Everyone is looking for a scapegoat for the plague we have been enduring. We are tired and weary but blaming one segment of the travel industry, the cruise industry, without looking at the facts does not help us develop policies and procedures needed to move on with our lives. I would argue the opposite. The cruise lines have worked closely with the CDC and scientists to develop models we all need to assess and manage risks.
Last week the CDC raised the “threat” level for cruising to level 4 or “Avoid Cruise Travel”. I am at a loss to explain why they continue to stigmatize the one segment of our industry that has done the most to successfully mitigate risk. Let’s look at the current state of cruising.

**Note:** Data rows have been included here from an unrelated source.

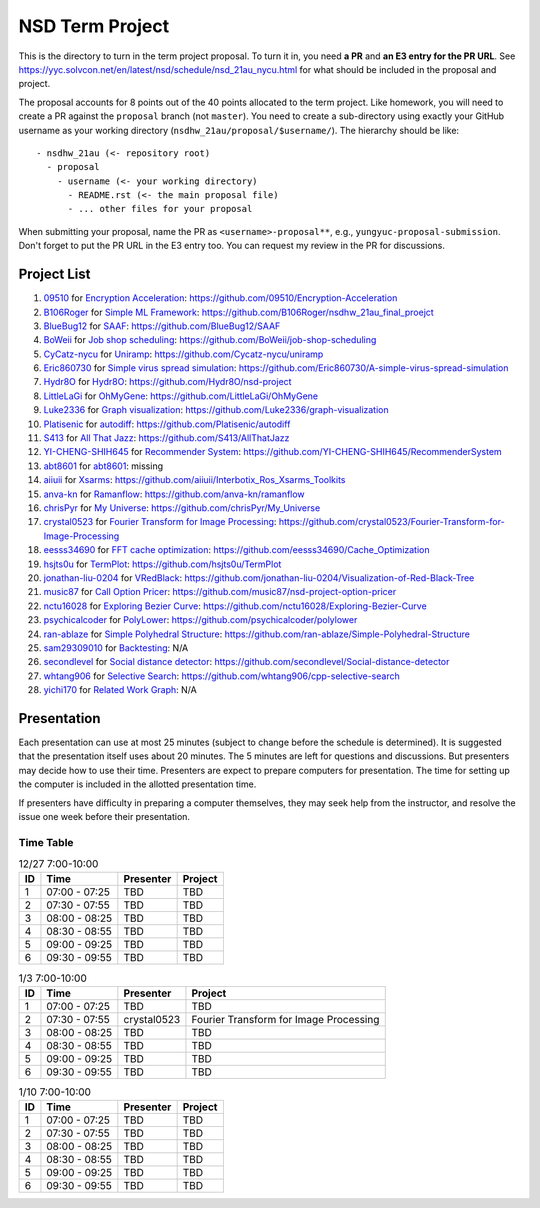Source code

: ================
NSD Term Project
================

This is the directory to turn in the term project proposal.  To turn it in, you
need **a PR** and **an E3 entry for the PR URL**.  See
https://yyc.solvcon.net/en/latest/nsd/schedule/nsd_21au_nycu.html for what
should be included in the proposal and project.

The proposal accounts for 8 points out of the 40 points allocated to the term
project.  Like homework, you will need to create a PR against the ``proposal``
branch (not ``master``).  You need to create a sub-directory using exactly your
GitHub username as your working directory (``nsdhw_21au/proposal/$username/``).
The hierarchy should be like::

  - nsdhw_21au (<- repository root)
    - proposal
      - username (<- your working directory)
        - README.rst (<- the main proposal file)
        - ... other files for your proposal

When submitting your proposal, name the PR as ``<username>-proposal**``, e.g.,
``yungyuc-proposal-submission``.  Don't forget to put the PR URL in the E3
entry too.  You can request my review in the PR for discussions.

Project List
============

#. `09510 <https://github.com/09510>`__ for
   `Encryption Acceleration <09510/README.rst>`__:
   https://github.com/09510/Encryption-Acceleration
#. `B106Roger <https://github.com/B106Roger>`__ for
   `Simple ML Framework <B106Roger/README.rst>`__:
   https://github.com/B106Roger/nsdhw_21au_final_proejct
#. `BlueBug12 <https://github.com/BlueBug12>`__ for `SAAF
   <BlueBug12/README.rst>`__: https://github.com/BlueBug12/SAAF
#. `BoWeii <https://github.com/BoWeii>`__ for `Job shop scheduling
   <BoWeii/README.rst>`__: https://github.com/BoWeii/job-shop-scheduling
#. `CyCatz-nycu <https://github.com/Cycatz-nycu>`__ for `Uniramp
   <Cycatz-nycu/README.org>`__: https://github.com/Cycatz-nycu/uniramp
#. `Eric860730 <https://github.com/Eric860730>`__ for `Simple virus spread
   simulation <Eric860730/README.rst>`__:
   https://github.com/Eric860730/A-simple-virus-spread-simulation
#. `Hydr8O <https://github.com/Hydr8O>`__ for `Hydr8O <Hydr8O/README.rst>`__:
   https://github.com/Hydr8O/nsd-project
#. `LittleLaGi <https://github.com/LittleLaGi>`__ for `OhMyGene
   <LittleLaGi/README.rst>`__: https://github.com/LittleLaGi/OhMyGene
#. `Luke2336 <https://github.com/Luke2336>`__ for `Graph visualization
   <Luke2336/README.rst>`__: https://github.com/Luke2336/graph-visualization
#. `Platisenic <https://github.com/Platisenic>`__ for `autodiff
   <Platisenic/README.md>`__: https://github.com/Platisenic/autodiff
#. `S413 <https://github.com/S413>`__ for `All That Jazz <S413/README.rst>`__:
   https://github.com/S413/AllThatJazz
#. `YI-CHENG-SHIH645 <https://github.com/YI-CHENG-SHIH645>`__ for `Recommender
   System <YI-CHENG-SHIH645/README.rst>`__:
   https://github.com/YI-CHENG-SHIH645/RecommenderSystem
#. `abt8601 <https://github.com/abt8601>`__ for `abt8601
   <abt8601/README.rst>`__: missing
#. `aiiuii <https://github.com/aiiuii>`__ for `Xsarms <aiiuii/README.rst>`__:
   https://github.com/aiiuii/Interbotix_Ros_Xsarms_Toolkits
#. `anva-kn <https://github.com/anva-kn>`__ for `Ramanflow
   <anva-kn/README.rst>`__: https://github.com/anva-kn/ramanflow
#. `chrisPyr <https://github.com/chrisPyr>`__ for `My Universe
   <chrisPyr/README.rst>`__: https://github.com/chrisPyr/My_Universe
#. `crystal0523 <https://github.com/crystal0523>`__ for `Fourier Transform for
   Image Processing <crystal0523/README.md>`__:
   https://github.com/crystal0523/Fourier-Transform-for-Image-Processing
#. `eesss34690 <https://github.com/eesss34690>`__ for `FFT cache optimization
   <eesss34690/README.rst>`__: https://github.com/eesss34690/Cache_Optimization
#. `hsjts0u <https://github.com/hsjts0u>`__ for `TermPlot <hsjts0u>`__:
   https://github.com/hsjts0u/TermPlot
#. `jonathan-liu-0204 <https://github.com/jonathan-liu-0204>`__ for `VRedBlack
   <jonathan-liu-0204/0716304-Proposal.rst>`__:
   https://github.com/jonathan-liu-0204/Visualization-of-Red-Black-Tree
#. `music87 <https://github.com/music87>`__ for `Call Option Pricer
   <music87/proposal.md>`__:
   https://github.com/music87/nsd-project-option-pricer
#. `nctu16028 <https://github.com/nctu16028>`__ for `Exploring Bezier Curve
   <nctu16028>`__: https://github.com/nctu16028/Exploring-Bezier-Curve
#. `psychicalcoder <https://github.com/psychicalcoder>`__ for `PolyLower
   <psychicalcoder/README.org>`__: https://github.com/psychicalcoder/polylower
#. `ran-ablaze <https://github.com/ran-ablaze>`__ for `Simple Polyhedral
   Structure <ran-ablaze>`__:
   https://github.com/ran-ablaze/Simple-Polyhedral-Structure
#. `sam29309010 <https://github.com/sam29309010>`__ for `Backtesting
   <sam29309010/readme.md>`__: N/A
#. `secondlevel <https://github.com/secondlevel>`__ for `Social distance
   detector <secondlevel/README.md>`__:
   https://github.com/secondlevel/Social-distance-detector
#. `whtang906 <https://github.com/whtang906>`__ for `Selective Search
   <whtang906/README.md>`__: https://github.com/whtang906/cpp-selective-search
#. `yichi170 <https://github.com/yichi170>`__ for `Related Work Graph
   <yichi170/README.rst>`__: N/A

Presentation
============

Each presentation can use at most 25 minutes (subject to change before the
schedule is determined). It is suggested that the presentation itself uses
about 20 minutes. The 5 minutes are left for questions and discussions. But
presenters may decide how to use their time. Presenters are expect to prepare
computers for presentation. The time for setting up the computer is included in
the allotted presentation time.

If presenters have difficulty in preparing a computer themselves, they may seek
help from the instructor, and resolve the issue one week before their
presentation.

Time Table
++++++++++

.. list-table:: 12/27 7:00-10:00
  :header-rows: 1

  * - ID
    - Time
    - Presenter
    - Project
  * - 1
    - 07:00 - 07:25
    - TBD
    - TBD
  * - 2
    - 07:30 - 07:55
    - TBD
    - TBD
  * - 3
    - 08:00 - 08:25
    - TBD
    - TBD
  * - 4
    - 08:30 - 08:55
    - TBD
    - TBD
  * - 5
    - 09:00 - 09:25
    - TBD
    - TBD
  * - 6
    - 09:30 - 09:55
    - TBD
    - TBD

.. list-table:: 1/3 7:00-10:00
  :header-rows: 1

  * - ID
    - Time
    - Presenter
    - Project
  * - 1
    - 07:00 - 07:25
    - TBD
    - TBD
  * - 2
    - 07:30 - 07:55
    - crystal0523
    - Fourier Transform for Image Processing
  * - 3
    - 08:00 - 08:25
    - TBD
    - TBD
  * - 4
    - 08:30 - 08:55
    - TBD
    - TBD
  * - 5
    - 09:00 - 09:25
    - TBD
    - TBD
  * - 6
    - 09:30 - 09:55
    - TBD
    - TBD

.. list-table:: 1/10 7:00-10:00
  :header-rows: 1

  * - ID
    - Time
    - Presenter
    - Project
  * - 1
    - 07:00 - 07:25
    - TBD
    - TBD
  * - 2
    - 07:30 - 07:55
    - TBD
    - TBD
  * - 3
    - 08:00 - 08:25
    - TBD
    - TBD
  * - 4
    - 08:30 - 08:55
    - TBD
    - TBD
  * - 5
    - 09:00 - 09:25
    - TBD
    - TBD
  * - 6
    - 09:30 - 09:55
    - TBD
    - TBD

Cruise lines have nearly 95% vaccination requirements for guests and crew (the U.S. is hovering around 63%), and despite rigorous testing, a 31% lower incidence of COVID than on land around the world. These numbers reflect over three million cruisers since the restart of cruising. The pervasive testing for almost all cruisers should have led to much higher positivity rates than on land where tests are few and far between or not reported when home tested. The fact the ships still had lower rates is all the more impressive.
I too am tired and weary and ready to regain some of the life I lived pre-March 2020, but this focus on what I can only conclude is perceived as an “easy target” insults us all. Cruising is not the scapegoat for the pandemic and statements to color it as such are facile. I will be onboard a cruise ship very soon. According to all the statistics (including those from the CDC), I will be much safer at sea than I am here in Washington, DC.
P.S. To address the inevitable comments that will come my way. Yes, I have always been an advocate for the travel industry I love, but never an apologist. I would certainly not start now at this point in my career.